Canon PowerShot S95:- Next on my list is the Canon S95 with its small sleek style and 3.8x zoom f/2 lens with a 35-millimeter equivalent of 28-105 millimeters. It also features a Smile and Wink self-timer activation. I hate it when I zoom in on features like this, but it must be my techie side coming out. How often are you going to need a feature like this?
I have a Canon G-10 that is many years old but fits into a larger compact-camera mode. This camera is too large to conveniently to slide into your pocket or purse.
The newer model I was looking at features Canon S95 3.8x f/2 lens with a 35-millimeter equivalent of 28-105 millimeters.
Because I already have the Canon G10, this camera would be the simplest for me to operate. It features many similar controls.
This camera has a very small form and is easy to carry. And it’s simple to use (most compact cameras today are pretty easy to operate): Press the on button, set to auto and snap a photo. Retail price of the camera is $399.
Nikon Coolpix P300 – This camera features the fastest lens with a maximum aperture of f1.8 and 1920x1080p full HD video recording, the best of my three picks. It also comes with the lowest price tag of the group, at $329. The main disadvantage of this camera is the lack of RAW shooting mode.
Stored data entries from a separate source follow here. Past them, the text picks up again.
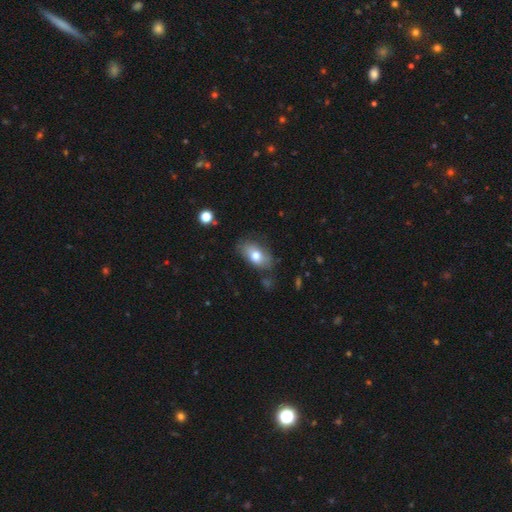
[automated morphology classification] Smooth or featured: smooth — 72% (featured or disk — 21%)
How rounded: in between — 89% (round — 8%)
Merging: none — 72% (minor disturbance — 20%)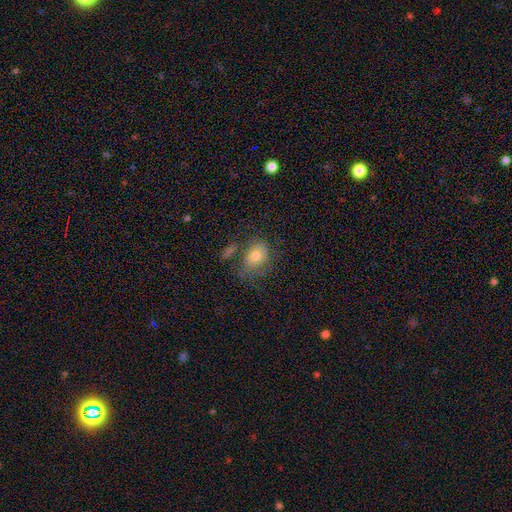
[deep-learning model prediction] This appears to be a smooth galaxy with no disk features (69%) that is in between round and cigar-shaped (70%). Merging: none (51%).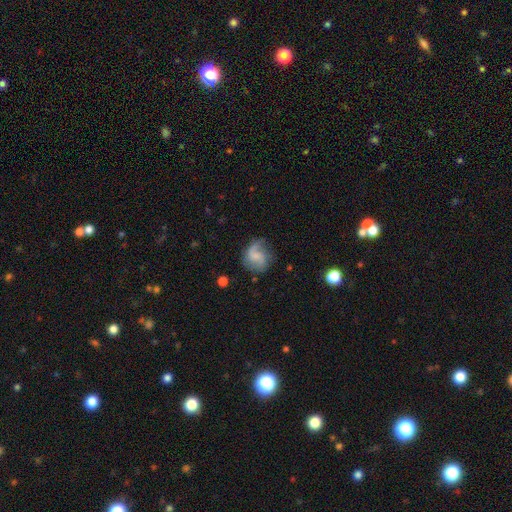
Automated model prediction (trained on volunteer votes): Smooth or featured: featured or disk — 62% (smooth — 30%)
Edge-on disk: no — 97% (yes — 3%)
Bar: no — 46% (weak — 44%)
Spiral arms: yes — 90% (no — 10%)
Spiral winding: loose — 52% (medium — 37%)
Spiral arm count: 2 — 70% (1 — 18%)
Bulge size: small — 38% (none — 37%)
Merging: none — 61% (minor disturbance — 23%)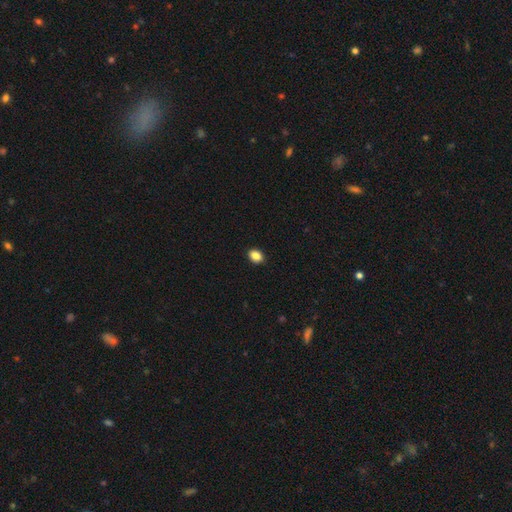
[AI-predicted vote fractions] Smooth or featured?
  - smooth: 87% *
  - star or artifact: 9%
  - featured or disk: 4%
How rounded?
  - in between: 64% *
  - round: 35%
  - cigar-shaped: 1%
Merging?
  - none: 91% *
  - minor disturbance: 6%
  - major disturbance: 2%
  - merger: 1%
The Coolpix also has the longest range zoom at 4.2X, which translates into a 35 millimeter equivalent of 24-100 millimeters.
It really was a tough choice because they are all excellent cameras. The features were very similar, and the biggest difference was probably in the price tags.
Drum roll please: The winner was the Canon S95. I really wanted a camera with the ability to shoot in the RAW mode, even though I primarily shoot in JPEG mode most of the time, and my wife would too with the auto mode. Also, the smaller size and price over the Panasonic Lumix LX5 was a factor.
When I look back, the lower-priced Nikon also would have been a fine choice, especially with the higher-quality video. Of course, I haven’t used the RAW mode or video recording with the camera yet. The camera is mostly used for snapshots and not much serious photography. Maybe I gave this too much thought.
May 12, 2011, 11:34 am
How Funny. You start out saying it's for your wife, but you never mention what SHE wanted in a camera, what HER interests in photography might be. Then you got honest and wrote about what YOU wanted and how YOU would use it. So whose camera is this? Bec i bet you wife would have been satisfied with a $150 camera that was easy to use, took pretty pics and not going to be a big deal if it was dropped, submerged, lost or stolen. Overthought it, indeed.
May 12, 2011, 10:22 pm
Despite the faster lens on the Nikon the Panasonic and Canon have a larger sensor, which could turn out to be more useful. I would have also taken a look at the Olympus XZ-1 with its better jpeg output vs the Canon & Panasonic.